Exam Grader
Calibration-based AI grading for law-school essay exams — deployed against Polk's Spring 2026 IP class.
Exam Grader is the Lab’s calibration-based grading tool for law-school essay exams. The model doesn’t grade in a vacuum — it grades against a calibration set the faculty member has already scored, learning the rubric from worked examples before scoring the rest of the stack.
The first real deployment is the Spring 2026 Intellectual Property final exam at Penn Carey Law.
What we’re doing
- Build the calibration pipeline: ingest the rubric, the model answer, and the faculty-graded calibration set; learn the scoring pattern; apply it to the rest of the exams.
- Surface the model’s reasoning per essay — not just a score, but the rubric points it credited and the rationale.

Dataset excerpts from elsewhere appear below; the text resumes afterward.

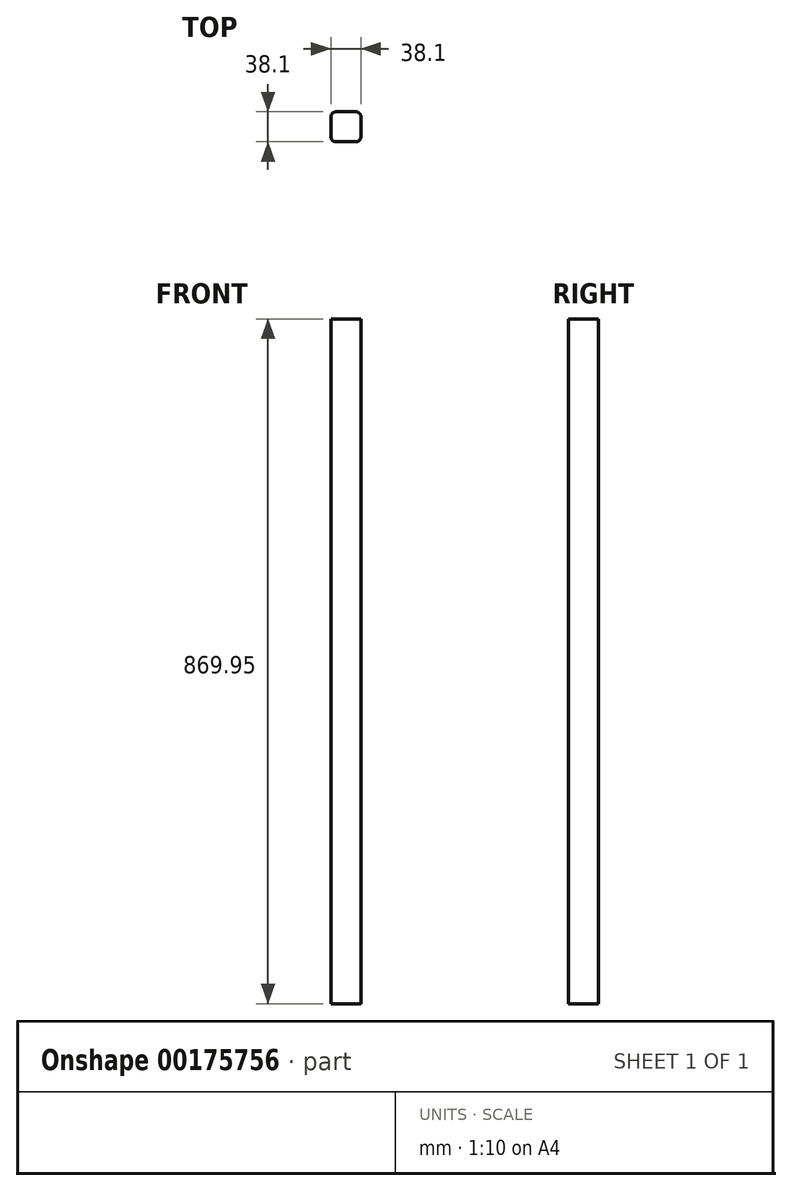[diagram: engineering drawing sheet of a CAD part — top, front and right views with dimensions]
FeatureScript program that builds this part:
annotation { "Feature Type Name" : "Feature", "Feature Type Description" : "" }
export const myFeature = defineFeature(function(context is Context, id is Id, definition is map)
    precondition{}
    {
        {
            var Q0;
            Q0=qCreatedBy(makeId("Top.planeOp"),FACE);
            var sketch = newSketch(context, id + "F0", { "sketchPlane" : qUnion([Q0])});
            skLineSegment(sketch, "E0.bottom", {"start": v(12.7, 19.05) * mm, "end": v(-12.7, 19.05) * mm});
            skLineSegment(sketch, "E0.top", {"start": v(12.7, -19.05) * mm, "end": v(-12.7, -19.05) * mm});
            skLineSegment(sketch, "E0.left", {"start": v(19.05, 12.7) * mm, "end": v(19.05, -12.7) * mm});
            skLineSegment(sketch, "E0.right", {"start": v(-19.05, 12.7) * mm, "end": v(-19.05, -12.7) * mm});
            skPoint(sketch, "E0.middle", {"position": v(0, 0) * mm});
            skPoint(sketch, "E1.visualSharp", {"position": v(-19.05, 19.05) * mm});
            skArc(sketch, "E1.filletArc", {"start": v(-12.7, 19.05) * mm, "mid": v(-17.2, 17.2) * mm, "end": v(-19.05, 12.7) * mm});
            skPoint(sketch, "E2.visualSharp", {"position": v(19.05, 19.05) * mm});
            skArc(sketch, "E2.filletArc", {"start": v(19.05, 12.7) * mm, "mid": v(17.2, 17.2) * mm, "end": v(12.7, 19.05) * mm});
            skPoint(sketch, "E3.visualSharp", {"position": v(19.05, -19.05) * mm});
            skArc(sketch, "E3.filletArc", {"start": v(12.7, -19.05) * mm, "mid": v(17.2, -17.2) * mm, "end": v(19.05, -12.7) * mm});
            skPoint(sketch, "E4.visualSharp", {"position": v(-19.05, -19.05) * mm});
            skArc(sketch, "E4.filletArc", {"start": v(-19.05, -12.7) * mm, "mid": v(-17.2, -17.2) * mm, "end": v(-12.7, -19.05) * mm});
            skSolve(sketch);
        }
        {
            var Q0;
            Q0=qSketchRegion(id+"F0",true);
            extrude(context, id + "F1", {"entities" : qUnion([Q0]), "depth" : 869.95 * mm, "offsetDistance" : 25.4 * mm});
        }
    });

- Run paired grading on the Spring 2026 IP final: AI scores in parallel with the faculty grader, with the differences flagged for review.

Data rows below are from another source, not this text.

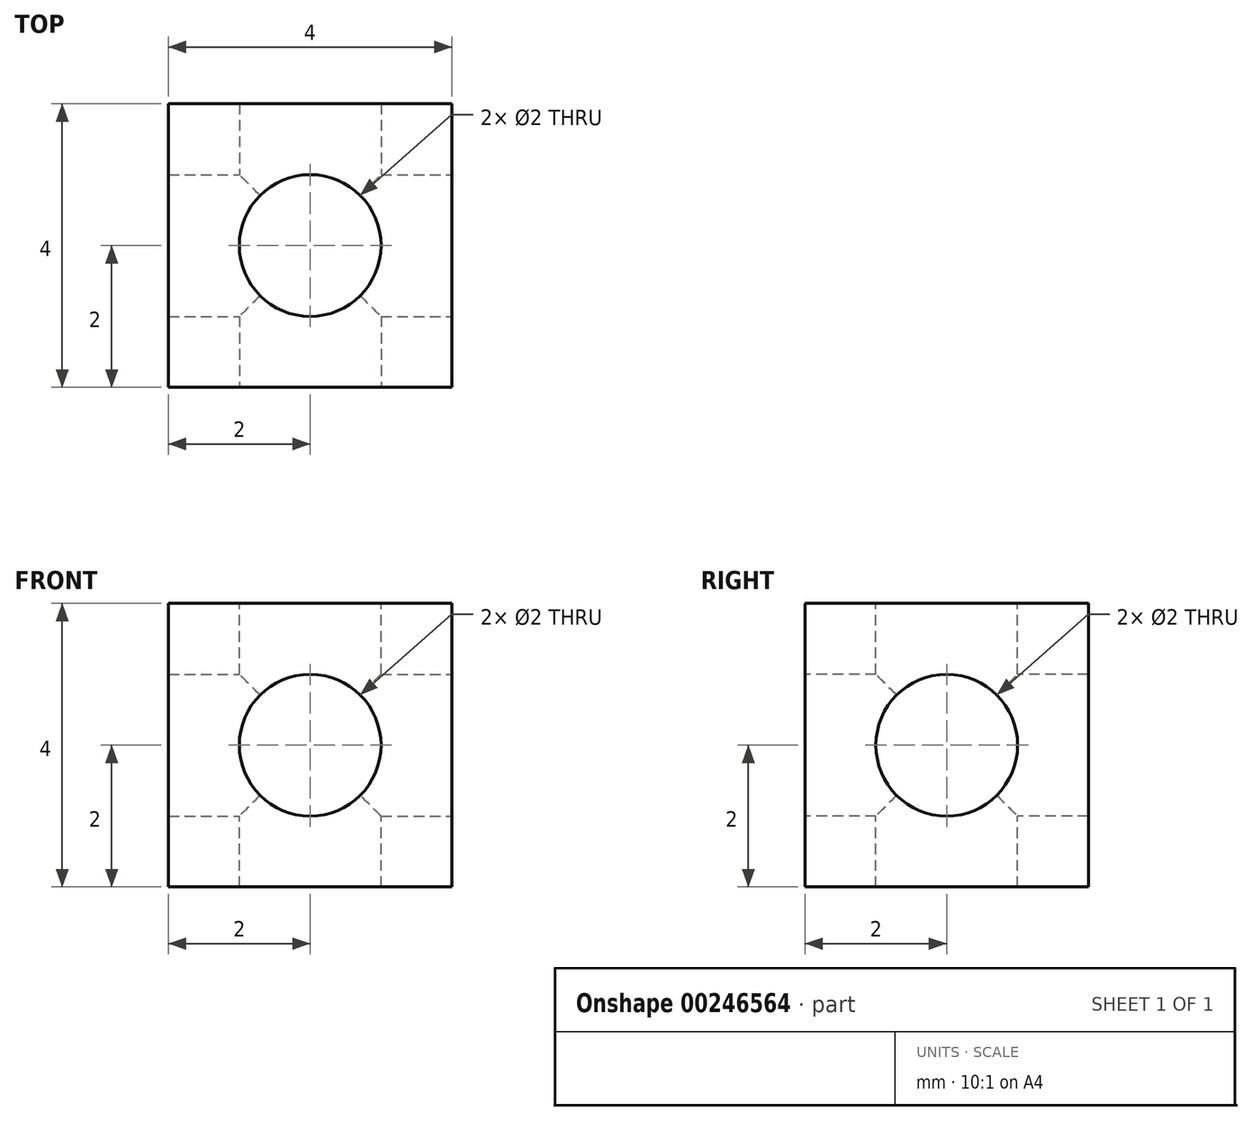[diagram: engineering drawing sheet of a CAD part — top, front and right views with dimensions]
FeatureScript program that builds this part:
annotation { "Feature Type Name" : "Feature", "Feature Type Description" : "" }
export const myFeature = defineFeature(function(context is Context, id is Id, definition is map)
    precondition{}
    {
        {
            var Q0;
            Q0=qCreatedBy(makeId("Top.planeOp"),FACE);
            var sketch = newSketch(context, id + "F0", { "sketchPlane" : qUnion([Q0])});
            skLineSegment(sketch, "E0.bottom", {"start": v(0, 0) * mm, "end": v(4, 0) * mm});
            skLineSegment(sketch, "E0.top", {"start": v(0, 4) * mm, "end": v(4, 4) * mm});
            skLineSegment(sketch, "E0.left", {"start": v(0, 0) * mm, "end": v(0, 4) * mm});
            skLineSegment(sketch, "E0.right", {"start": v(4, 0) * mm, "end": v(4, 4) * mm});
            skSolve(sketch);
        }
        {
            var Q0;
            Q0 = qSketchRegion(id + "F0", true);
            extrude(context, id + "F1", {"entities" : qUnion([Q0]), "depth" : 4 * mm});
        }
        {
            var Q0;
            Q0=makeQuery(id+"F1.opExtrude","CAP_FACE",FACE,{"disambiguationData":[OSD([sQuery(id+"F0.wireOp",EDGE,"E0.bottom"),sQuery(id+"F0.wireOp",EDGE,"E0.top"),sQuery(id+"F0.wireOp",EDGE,"E0.left"),sQuery(id+"F0.wireOp",EDGE,"E0.right")])],"isStart":false});
            var sketch = newSketch(context, id + "F2", { "sketchPlane" : qUnion([Q0])});
            skCircle(sketch, "E1", {"center": v(2, 2) * mm, "radius": 1 * mm});
            skSolve(sketch);
        }
        {
            var Q0;
            Q0=makeQuery(id+"F1.opExtrude","SWEPT_FACE",FACE,{"disambiguationData":[OSD([sQuery(id+"F0.wireOp",EDGE,"E0.right")])]});
            var sketch = newSketch(context, id + "F3", { "sketchPlane" : qUnion([Q0])});
            skSolve(sketch);
        }
        {
            var Q0;
            Q0=makeQuery(id+"F2.imprint","IMPRINT",FACE,{"disambiguationData":[TD([[makeQuery(id+"F2.imprint","IMPRINT",EDGE,{"derivedFrom":sQuery(id+"F2.wireOp",EDGE,"E1")}),1.0]])]});
            extrude(context, id + "F4", {"entities" : qUnion([Q0]), "operationType" : NewBodyOperationType.REMOVE, "oppositeDirection" : true, "depth" : 25 * mm});
        }
        {
            var Q0;
            Q0=makeQuery(id+"F1.opExtrude","SWEPT_FACE",FACE,{"disambiguationData":[OSD([sQuery(id+"F0.wireOp",EDGE,"E0.bottom")])]});
            var sketch = newSketch(context, id + "F5", { "sketchPlane" : qUnion([Q0])});
            skCircle(sketch, "E2", {"center": v(2, 2) * mm, "radius": 1 * mm});
            skSolve(sketch);
        }
        {
            var Q0;
            Q0=makeQuery(id+"F5.imprint","IMPRINT",FACE,{"disambiguationData":[TD([[makeQuery(id+"F5.imprint","IMPRINT",EDGE,{"derivedFrom":sQuery(id+"F5.wireOp",EDGE,"E2")}),1.0]])]});
            extrude(context, id + "F6", {"entities" : qUnion([Q0]), "operationType" : NewBodyOperationType.REMOVE, "oppositeDirection" : true, "depth" : 25 * mm});
        }
        {
            var Q0;
            {var subQ0=sQuery(id+"F0.wireOp",EDGE,"E0.right");Q0=makeQuery(id+"F3.imprint","IMPRINT",FACE,{"disambiguationData":[TD([[makeQuery(id+"F3.imprint","IMPRINT",EDGE,{"derivedFrom":makeQuery(id+"F1.opExtrude","CAP_EDGE",EDGE,{"disambiguationData":[OSD([subQ0])],"isStart":true})}),1.0]])]});}
            var sketch = newSketch(context, id + "F7", { "sketchPlane" : qUnion([Q0])});
            skPoint(sketch, "E3.0", {"position": v(4, 4) * mm});
            skPoint(sketch, "E3.1", {"position": v(4, 0) * mm});
            skPoint(sketch, "E3.2", {"position": v(0, 4) * mm});
            skCircle(sketch, "E4", {"center": v(2, 2) * mm, "radius": 1 * mm});
            skSolve(sketch);
        }
        {
            var Q0;
            Q0 = qSketchRegion(id + "F7", true);
            extrude(context, id + "F8", {"entities" : qUnion([Q0]), "operationType" : NewBodyOperationType.REMOVE, "oppositeDirection" : true, "depth" : 25 * mm});
        }
    });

- Track agreement, surface the cases where AI and human disagree, and feed those back into the calibration design.
Why this matters
Law-school exam grading is the highest-friction step in the teaching cycle and the place where consistency matters most. A grader that anchors to a faculty member’s own calibration set — rather than to a generic rubric — is the version most likely to actually fit how that faculty grades. If it works, it changes how faculty allocate time at the most labor-intensive moment of the semester.
Status
Active build. Code lives at ~/code/exam-grader/. First deployment is the Spring 2026 IP final at Penn Carey Law; results feed Wave 2 of the AI Final Exam Project.